Well.... maybe
This post on Http GET and side effects - in light of Google's Web Accelerator - made me think about something. I only just posted on this, but now I've read a bit more and thought about it. Here's what BitWorking has to say:
Let's start talking about you. And by you I mean all the web application developers out there that have been mis-using HTTP. Now I've been telling you over and over how to use HTTP correctly, how to build you web applications in a RESTful manner, and the consequences you could face if you didn't. Well, you didn't listen to me, did you 37Signals? Did you? Now Google releases their Web Accelerator and your application is broken. Apparently you used GET to delete items from Backpack and when Googles Web Accelerator pre-fetches that URI in you web app, items get deleted. Let's make this clear, Google didn't break your application, your application was broken, Google was just the first person to point it out to you. Do you feel the pain? Do you feel it?
Well, let's not get too self righteous or too far ahead of ourselves, hmm? Let's talk about something that's been an off and on topic in the syndication world for awhile - RFC 3229. That spec defines how a web server can answer incremental changes from a client. In the context of a news aggregator, that means only items that are new/changed since the last such request. In order to implement that on the server side, you'll need a dynamic feed, using header information in a GET request.
Well. The GET request effects a state change in the server with respect to the client in question. This is arguably a good thing for any conforming clients, since it reduces the amount of traffic that needs to be served. It's also something that Google's accelerator could render completely useless. I emphasize could - it's unclear to me whether the request sent by Google would include the requisite header info.

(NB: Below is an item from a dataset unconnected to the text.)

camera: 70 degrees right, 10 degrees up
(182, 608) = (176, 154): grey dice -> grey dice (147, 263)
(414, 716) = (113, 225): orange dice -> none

The point though, is this - not all client requests that result in a server state change are bad things. Heck, if they are we better get rid of 304, right now. The purists shouting from the rooftops about state free GET requests haven't thought this one all the way through.
Comments
[Bill de hOra] May 7, 2005 5:38:01.858
Well hang on there :) You can't be using the delta-encoding spec to build an argument for using GET to delete data. The purists have a real point here. The GWA is as far as I can tell, spec compliant, and the real point of GET is that clients are free from the consequences of side-effects incurred through link traversal. It's up to the server to take care of those side effects - that's how the technology is defined to work. And if you had to choose, I think data integrity beats bandwidth savings - it's a risky optimization ;) I'm more sympathetic to app developers than Joe is, largely because of the legacy of HTML Forms + Browsers + CGI will lead you naturally into doing stupid things unless you are an inverterate spec reader, which I think most developers are not. That legacy is what drives using GET for delete in 37Signals. Logout links are the classic antipattern. Bad client stacks have I think driven the bad design of server sided stacks, from forms to cookies to url design to using MVC where you possibly shouldn't be to servlets have a super method called doService. A lot of WS adherence to POST instead of PUT and DELETE comes down to that design history as well. It's a monster legacy.
Hmm, that's not the same thing
[Robert Sayre] May 7, 2005 17:27:05.352
"The GET request effects a state change in the server with respect to the client in question" No, the server's state is unchanged by those GETs. You're missing the difference between selecting a variant and changing the state of the resource.